EXTRACTED TEXT:
........

9. Place a moratorium on all earmarks until the budget is balanced, and then require a 2/3 majority to pass any earmark. (55.47%)

10. Permanently repeal all tax hikes, including those to the income, capital gains, and death taxes, currently scheduled to begin in 2013. (53.38%)

Comment Re:Is there really any point to this? (Score 0) 326

You'd take the US system because you have enough money to participate in it.
 
No, I'd take the US system because with my, fairly average, insurance plan I get better care. Almost everybody can participate in US care and if you want to help those who cannot, then lets be honest about it and pay for their care directly and bill the rest of us through higher taxes. That is how it works out anyway under Obamacare except it is obfuscated through an extremely complex system that still doesn't change the reality that somebody has to pay for those who cannot afford it.
 
  Healthcare is ALWAYS rationed
 
No it is not! Unless you have some bizarre definition of rationing that applies to literally everything. Are shoes "rationed" because there are some people who cannot afford them?

........

DATA RECORDS:
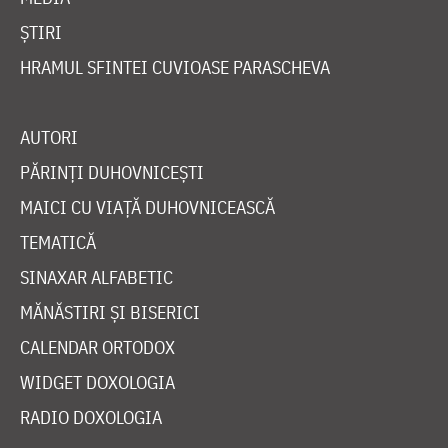
ȘTIRI
HRAMUL SFINTEI CUVIOASE PARASCHEVA
AUTORI
PĂRINȚI DUHOVNICEȘTI
MAICI CU VIAȚĂ DUHOVNICEASCĂ
TEMATICĂ
SINAXAR ALFABETIC
MĂNĂSTIRI ȘI BISERICI
CALENDAR ORTODOX
WIDGET DOXOLOGIA
RADIO DOXOLOGIA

........

INSTRUCTIONS TO FOLLOW:
Please set down, word for word, the passage of the extracted text above from "No, I'd take" up to and including "cannot afford them?".

YOUR RESPONSE:
No, I'd take the US system because with my, fairly average, insurance plan I get better care. Almost everybody can participate in US care and if you want to help those who cannot, then lets be honest about it and pay for their care directly and bill the rest of us through higher taxes. That is how it works out anyway under Obamacare except it is obfuscated through an extremely complex system that still doesn't change the reality that somebody has to pay for those who cannot afford it.
 
  Healthcare is ALWAYS rationed
 
No it is not! Unless you have some bizarre definition of rationing that applies to literally everything. Are shoes "rationed" because there are some people who cannot afford them?